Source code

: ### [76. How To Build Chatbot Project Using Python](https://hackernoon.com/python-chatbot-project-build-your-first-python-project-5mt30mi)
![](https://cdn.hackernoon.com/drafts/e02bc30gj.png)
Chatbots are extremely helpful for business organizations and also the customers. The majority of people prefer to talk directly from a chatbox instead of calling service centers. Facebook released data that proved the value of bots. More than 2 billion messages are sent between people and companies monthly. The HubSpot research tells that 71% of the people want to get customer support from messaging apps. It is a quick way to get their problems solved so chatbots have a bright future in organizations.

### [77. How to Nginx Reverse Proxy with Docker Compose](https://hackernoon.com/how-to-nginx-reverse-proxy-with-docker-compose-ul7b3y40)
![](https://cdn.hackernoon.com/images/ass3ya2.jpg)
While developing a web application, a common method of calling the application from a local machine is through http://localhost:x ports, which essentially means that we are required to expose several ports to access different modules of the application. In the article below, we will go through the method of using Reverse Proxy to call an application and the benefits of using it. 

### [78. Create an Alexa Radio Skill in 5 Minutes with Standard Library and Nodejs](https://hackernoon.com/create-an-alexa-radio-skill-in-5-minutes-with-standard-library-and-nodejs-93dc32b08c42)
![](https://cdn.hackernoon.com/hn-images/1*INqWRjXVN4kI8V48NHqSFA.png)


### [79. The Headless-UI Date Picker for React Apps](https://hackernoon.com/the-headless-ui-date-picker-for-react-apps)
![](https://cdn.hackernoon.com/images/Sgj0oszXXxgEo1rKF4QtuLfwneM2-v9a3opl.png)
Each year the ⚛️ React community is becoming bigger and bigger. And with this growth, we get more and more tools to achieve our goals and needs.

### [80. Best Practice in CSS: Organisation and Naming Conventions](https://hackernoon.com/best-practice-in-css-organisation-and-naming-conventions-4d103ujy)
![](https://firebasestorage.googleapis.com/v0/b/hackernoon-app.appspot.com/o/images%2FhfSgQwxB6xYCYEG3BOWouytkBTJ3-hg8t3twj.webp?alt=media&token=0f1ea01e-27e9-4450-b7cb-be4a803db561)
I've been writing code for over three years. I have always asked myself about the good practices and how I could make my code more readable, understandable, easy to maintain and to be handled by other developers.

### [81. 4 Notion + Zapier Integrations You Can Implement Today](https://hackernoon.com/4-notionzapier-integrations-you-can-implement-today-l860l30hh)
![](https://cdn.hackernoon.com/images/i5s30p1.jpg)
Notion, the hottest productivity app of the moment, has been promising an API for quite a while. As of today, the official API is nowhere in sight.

* How to complete this task
In your answer, reproduce every entry exactly as it was written.

* Output for this exercise
Source code

: ### [76. How To Build Chatbot Project Using Python](https://hackernoon.com/python-chatbot-project-build-your-first-python-project-5mt30mi)
![](https://cdn.hackernoon.com/drafts/e02bc30gj.png)
Chatbots are extremely helpful for business organizations and also the customers. The majority of people prefer to talk directly from a chatbox instead of calling service centers. Facebook released data that proved the value of bots. More than 2 billion messages are sent between people and companies monthly. The HubSpot research tells that 71% of the people want to get customer support from messaging apps. It is a quick way to get their problems solved so chatbots have a bright future in organizations.

### [77. How to Nginx Reverse Proxy with Docker Compose](https://hackernoon.com/how-to-nginx-reverse-proxy-with-docker-compose-ul7b3y40)
![](https://cdn.hackernoon.com/images/ass3ya2.jpg)
While developing a web application, a common method of calling the application from a local machine is through http://localhost:x ports, which essentially means that we are required to expose several ports to access different modules of the application. In the article below, we will go through the method of using Reverse Proxy to call an application and the benefits of using it. 

### [78. Create an Alexa Radio Skill in 5 Minutes with Standard Library and Nodejs](https://hackernoon.com/create-an-alexa-radio-skill-in-5-minutes-with-standard-library-and-nodejs-93dc32b08c42)
![](https://cdn.hackernoon.com/hn-images/1*INqWRjXVN4kI8V48NHqSFA.png)


### [79. The Headless-UI Date Picker for React Apps](https://hackernoon.com/the-headless-ui-date-picker-for-react-apps)
![](https://cdn.hackernoon.com/images/Sgj0oszXXxgEo1rKF4QtuLfwneM2-v9a3opl.png)
Each year the ⚛️ React community is becoming bigger and bigger. And with this growth, we get more and more tools to achieve our goals and needs.

### [80. Best Practice in CSS: Organisation and Naming Conventions](https://hackernoon.com/best-practice-in-css-organisation-and-naming-conventions-4d103ujy)
![](https://firebasestorage.googleapis.com/v0/b/hackernoon-app.appspot.com/o/images%2FhfSgQwxB6xYCYEG3BOWouytkBTJ3-hg8t3twj.webp?alt=media&token=0f1ea01e-27e9-4450-b7cb-be4a803db561)
I've been writing code for over three years. I have always asked myself about the good practices and how I could make my code more readable, understandable, easy to maintain and to be handled by other developers.

### [81. 4 Notion + Zapier Integrations You Can Implement Today](https://hackernoon.com/4-notionzapier-integrations-you-can-implement-today-l860l30hh)
![](https://cdn.hackernoon.com/images/i5s30p1.jpg)
Notion, the hottest productivity app of the moment, has been promising an API for quite a while. As of today, the official API is nowhere in sight.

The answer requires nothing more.